- Stable: Compression fractures are rarely unstable.
- Little need for surgery: Most of these injuries do not need surgical intervention.
- Activity modification: Activity modification with or without bracing (6–8 weeks) is management of choice for stable fractures.
- Stable fractures: Stable burst fractures without neurologic deficit can be managed with activity modification with or without bracing (8–12 weeks).
- Unstable fractures: Burst fractures can be unstable with focal kyphosis, neurologic injury, lamina fracture, and facet subluxation. Unstable burst fractures are commonly treated with posterior instrumentation with fusion and decompression.
- Retropulsion: Anterior or lateral corpectomy, followed by posterior instrumentation, may be utilized in patients with significant retropulsion.
Flexion-distraction (Chance fracture)
- Conservative management: Purely bony fracture with good and maintained reduction (supine and standing) could be managed in TLSO brace or casting (8–12 weeks).
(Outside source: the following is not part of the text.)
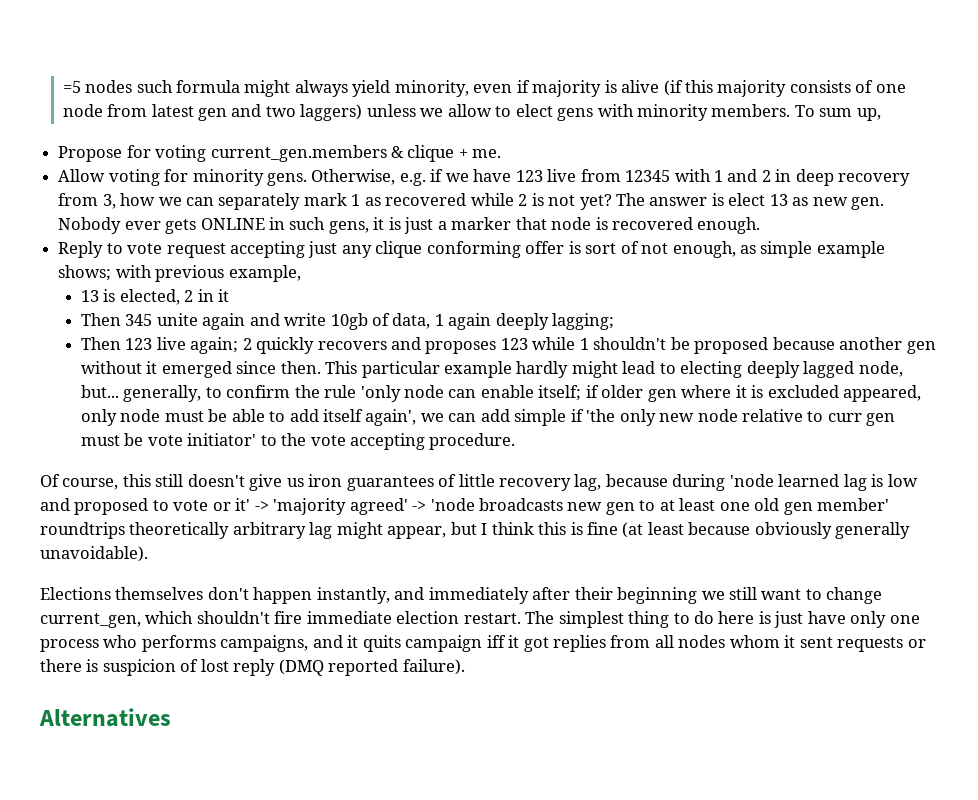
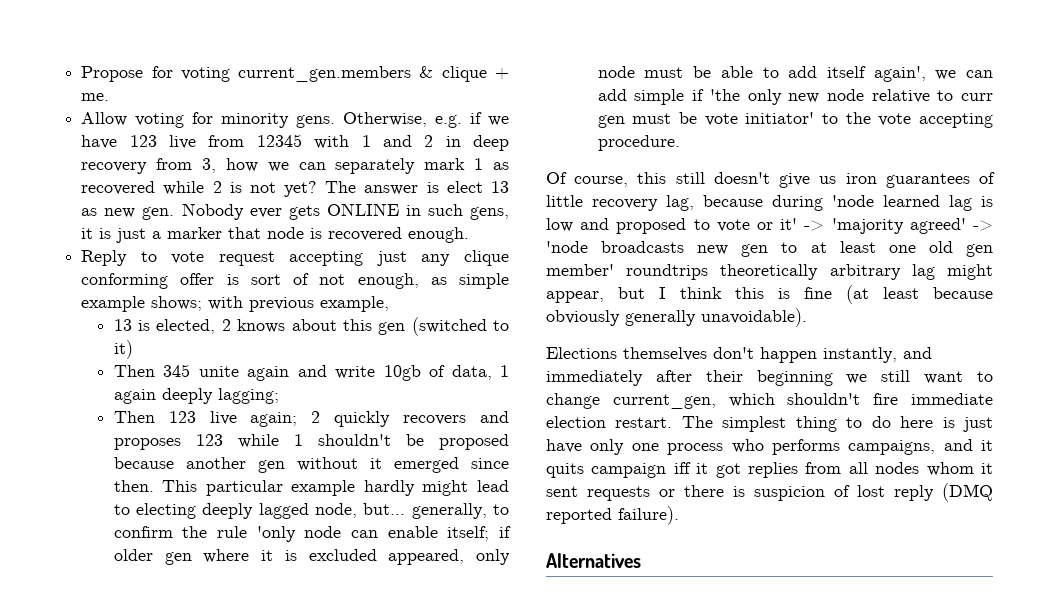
[62,80,906,97] [62,104,881,121] =5 nodes such formula might always yield minority, even if majority is alive (if this majority consists of one node from latest gen and two laggers) unless we allow to elect gens with minority members. To sum up, // -> (81, 74) none
[197,289,230,302] in it -> [237,317,509,336] [113,340,133,359] knows about this gen (switched to it)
- However, most require surgical treatment: This is generally achieved with posterior instrumentation and fusion.
- Unstable: This injury pattern is inherently unstable.
- Surgical technique: Decompression and stabilization with instrumentation and fusion is generally performed for treatment.
Apophyseal fracture and herniation
- Conservative management: Anti-inflammatory medication with or without bracing (8 weeks) is the initial treatment in patients without neurologic deficit.
- Surgical decompression: Patients with failure of conservative management or neurologic deficit may require surgical decompression with or without removal of herniation.
Spinous process/transverse process fracture
- Conservative management: Conservative treatment with pain control and initial activity medication is the treatment.